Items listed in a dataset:
*** Block opens ***

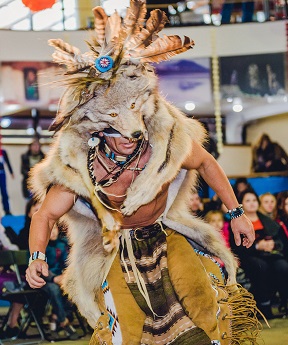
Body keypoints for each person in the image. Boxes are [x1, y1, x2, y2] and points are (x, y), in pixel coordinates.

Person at [25, 3, 257, 344]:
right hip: (114, 248)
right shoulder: (81, 168)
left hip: (167, 235)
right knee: (126, 330)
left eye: (134, 127)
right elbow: (44, 215)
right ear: (99, 131)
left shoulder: (164, 141)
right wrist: (36, 257)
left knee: (202, 301)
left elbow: (207, 162)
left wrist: (236, 213)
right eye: (116, 130)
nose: (129, 138)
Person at [229, 190, 288, 319]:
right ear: (241, 205)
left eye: (254, 200)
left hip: (270, 255)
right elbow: (236, 247)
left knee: (283, 266)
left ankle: (280, 299)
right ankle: (264, 305)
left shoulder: (267, 220)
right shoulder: (238, 222)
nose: (252, 203)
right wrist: (257, 246)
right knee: (261, 267)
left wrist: (272, 245)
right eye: (248, 201)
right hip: (248, 255)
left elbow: (280, 241)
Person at [40, 224, 79, 340]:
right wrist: (53, 278)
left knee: (74, 287)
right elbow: (38, 267)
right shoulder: (40, 246)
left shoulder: (62, 245)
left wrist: (66, 275)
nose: (52, 232)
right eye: (49, 229)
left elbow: (67, 264)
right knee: (54, 288)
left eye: (54, 229)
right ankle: (64, 321)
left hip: (59, 277)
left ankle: (55, 318)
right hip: (42, 280)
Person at [0, 148, 14, 215]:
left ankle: (7, 209)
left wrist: (11, 172)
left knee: (4, 192)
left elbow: (8, 162)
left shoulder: (3, 152)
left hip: (2, 173)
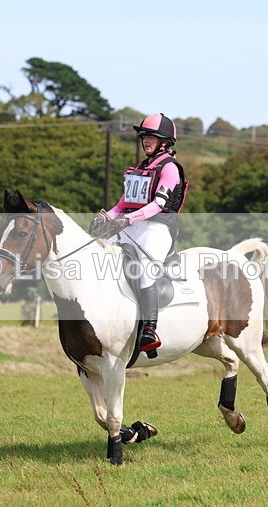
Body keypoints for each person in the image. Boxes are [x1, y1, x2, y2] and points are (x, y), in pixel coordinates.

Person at [89, 113, 189, 353]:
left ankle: (149, 328)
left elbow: (158, 205)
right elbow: (122, 204)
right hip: (131, 225)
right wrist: (107, 216)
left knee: (144, 269)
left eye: (151, 137)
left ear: (165, 142)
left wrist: (128, 219)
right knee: (98, 255)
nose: (145, 140)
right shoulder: (141, 168)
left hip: (158, 227)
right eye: (144, 136)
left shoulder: (171, 168)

*** Block closes ***

▶ Work instruction
From the records above, retype only the lines starting at the line that contains "right wrist: (36, 257)" and ending at the line that contains "left eye: (54, 229)", both included.

▶ Output
right wrist: (36, 257)
left knee: (202, 301)
left elbow: (207, 162)
left wrist: (236, 213)
right eye: (116, 130)
nose: (129, 138)
Person at [229, 190, 288, 319]:
right ear: (241, 205)
left eye: (254, 200)
left hip: (270, 255)
right elbow: (236, 247)
left knee: (283, 266)
left ankle: (280, 299)
right ankle: (264, 305)
left shoulder: (267, 220)
right shoulder: (238, 222)
nose: (252, 203)
right wrist: (257, 246)
right knee: (261, 267)
left wrist: (272, 245)
right eye: (248, 201)
right hip: (248, 255)
left elbow: (280, 241)
Person at [40, 224, 79, 340]:
right wrist: (53, 278)
left knee: (74, 287)
right elbow: (38, 267)
right shoulder: (40, 246)
left shoulder: (62, 245)
left wrist: (66, 275)
nose: (52, 232)
right eye: (49, 229)
left elbow: (67, 264)
right knee: (54, 288)
left eye: (54, 229)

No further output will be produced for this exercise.